Giunti al villaggio, si accorse che la situazione era pessima. I rigagnoli d'acqua che correvano fra le case si erano ingrossati e alcune baracche erano già invase dall'acqua. Illugan era un villaggio povero, la maggior parte delle persone vivevano in abitazioni di legno fatiscenti e non avevano la possibilità di spostarsi altrove, se la situazione fosse degenerata.

Arrivarono da Miss Marple e alla finestra si affacciò una nidiata di bimbi dai capelli biondi e rossi, col viso da monelli e i vestitini mezzi stracciati. La casa era più grande delle altre, anche se di certo non abbiente. Una piccola veranda riparava l'ingresso dalla pioggia e la padrona di casa, l'amica e collega di Demelza, arrivò ad aprir loro con un neonato fra le braccia e un bimbo moccoloso sui due anni attaccato alla gonna. Eleanor le fece un ampio sorriso, era palese che con quelle persone si trovasse bene, e Demelza affidò la piccola senza particolari problemi. "Torneremo prima di sera a prenderla" – disse solamente.

La ragazza, che aveva forse trent'anni ma un viso ancora da bambina, nonostante tutto, annuì. "Grazie Demelza e grazie a voi signore, per l'aiuto che ci date. Se solo non dovessi allattare e non avessi tanti bambini in giro per casa, verrei pure io al fiume con voi a dare una mano".

Demelza scosse la testa. "Tu ci stai dando un aiuto quì, curando i nostri figli assieme ai tuoi. Non preoccuparti, ognuno fa la sua parte per quel che può".

Ross la osservò in silenzio. Demelza aveva trovato un suo mondo e una sua rete di conoscenze in quel posto, un aiuto, amicizia e una sua indipendenza.

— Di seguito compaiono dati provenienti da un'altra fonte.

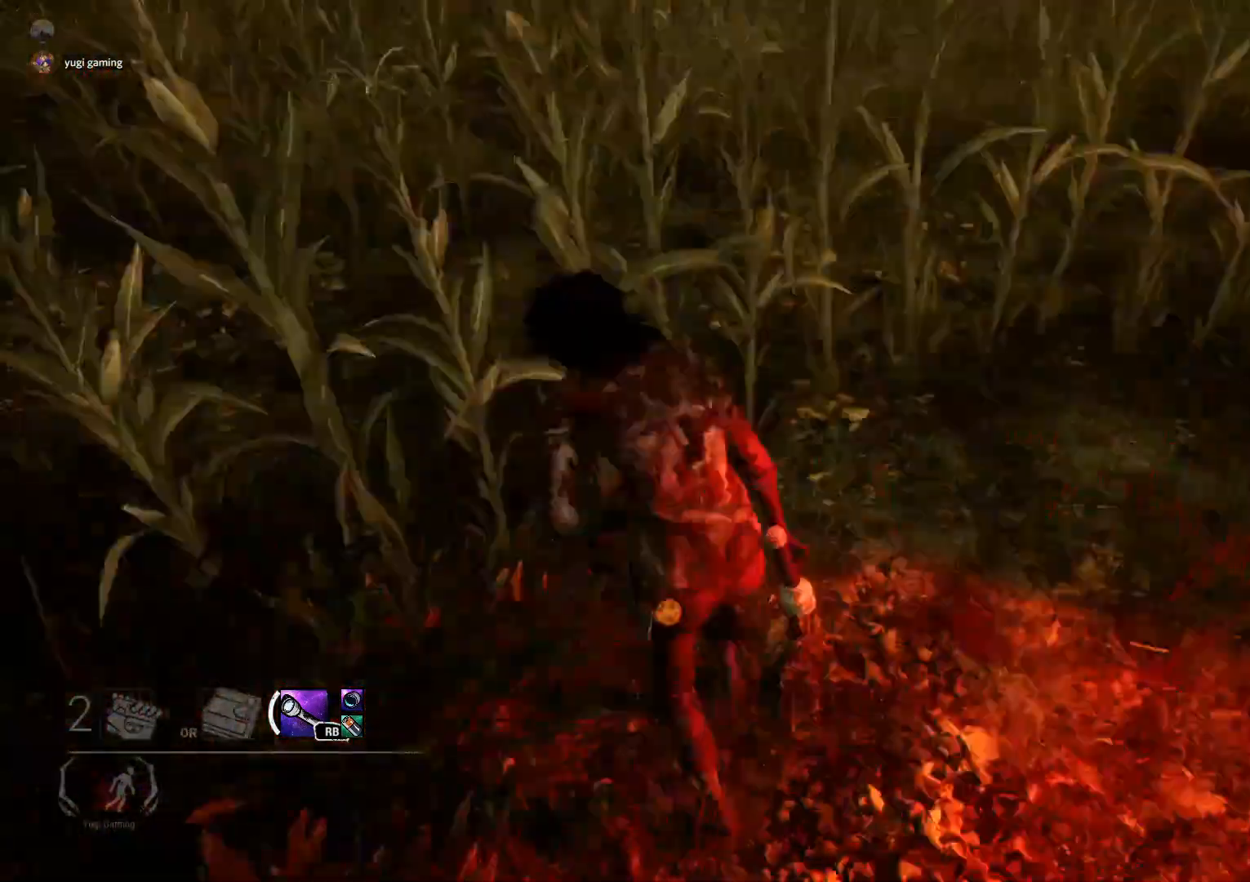
{"buttons": ["L2"], "left_stick": "up-left", "right_stick": "center", "events": [[117, "left_stick", "down-right"], [267, "left_stick", "down-left"], [367, "right_stick", "center"], [500, "left_stick", "up-left"]]}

Era apprezzata e amata, così come la piccola Eleanor che, felicemente, giocava con quei piccoli bimbi senza denaro e probabilmente futuro, considerandoli suoi compagni e suoi pari. Per un attimo pensò al grande divario, almeno su carta, fra Ellie e quei piccoli di Illugan. Per legami di sangue, la bimba di Demelza faceva parte dei Boscawen, uno dei casati più importanti e ricchi di Londra e probabilmente dell'intera Inghilterra... Se fosse stata riconosciuta e legittimata, avrebbe avuto abbastanza denaro e potere per guardare quelle persone dall'alto in basso. Questo faceva male e faceva paura, da pensare... Anche perché, per fortuna, la piccola Ellie era quanto di più lontano esistesse dalla ricchezza e dal potere delle grandi famiglie d'Inghilterra.

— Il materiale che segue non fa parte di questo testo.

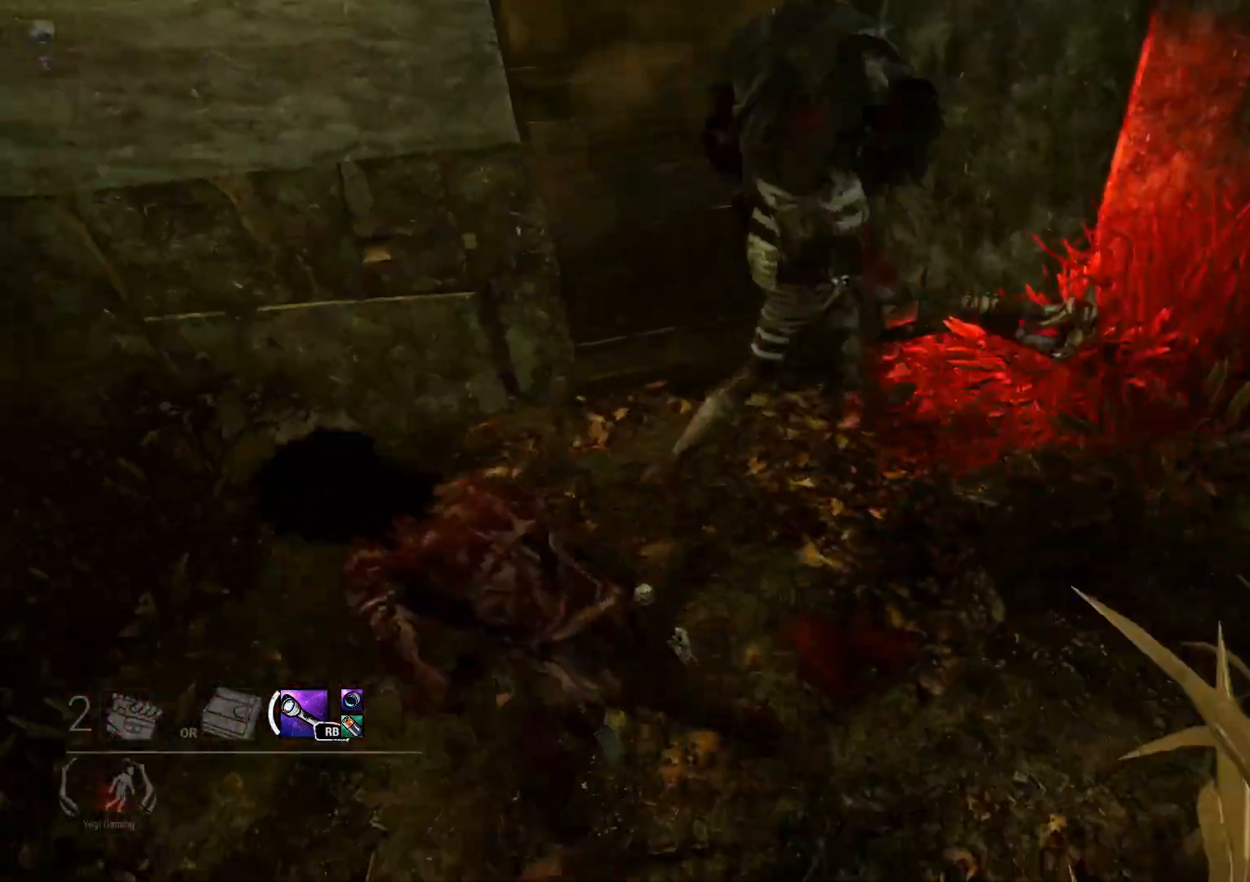
{"buttons": ["L2"], "left_stick": "up-left", "right_stick": "center", "events": []}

Fu felice che Demelza fosse stata tanto forte e orgogliosa da rifiutare ogni legame con quelle persone e che, nonostante le mille difficoltà incontrate, stesse crescendo la piccolina da sola. Ed Ellie era un prodotto di Demelza e del suo mondo, una bimba allegra, spontanea, chiassosa e che si accontentava di un nulla, per essere felice.

Si avvicnò a Demelza, appoggiandole la mano sulla spalla. "Su, andiamo?".

Lei annuì. "Si. Direi di lasciare qui il cavallo, saremo più liberi. Miss Marple ce lo terrà volentieri".

La donna annuì. "Sì, legatelo quì sotto il porticato, starà all'asciutto. Incaricherò i bambini più grandi di dargli del fieno, più tardi".

Accettò. Salutarono Ellie, promettendole che sarebbero tornati prima di sera e poi, a piedi, si diressero verso il fiume.

Già in lontananza lo si sentiva vorticare, l'onda di piena era arrivata e gli argini erano al collasso e prossimi a cedere.

Si guardarono negli occhi, dicendosi silenziosamente che dovevano darsi da fare.

Molti uomini erano impegnati a mettere sacchi di sabbia e pietre sulle rive, urlavano ordini e imprecavano contro la pioggia battente ma le loro voci irose erano in parte coperte dal frastuono del vento e della pioggia, oltre che dallo scorrere irrefrenabile del fiume.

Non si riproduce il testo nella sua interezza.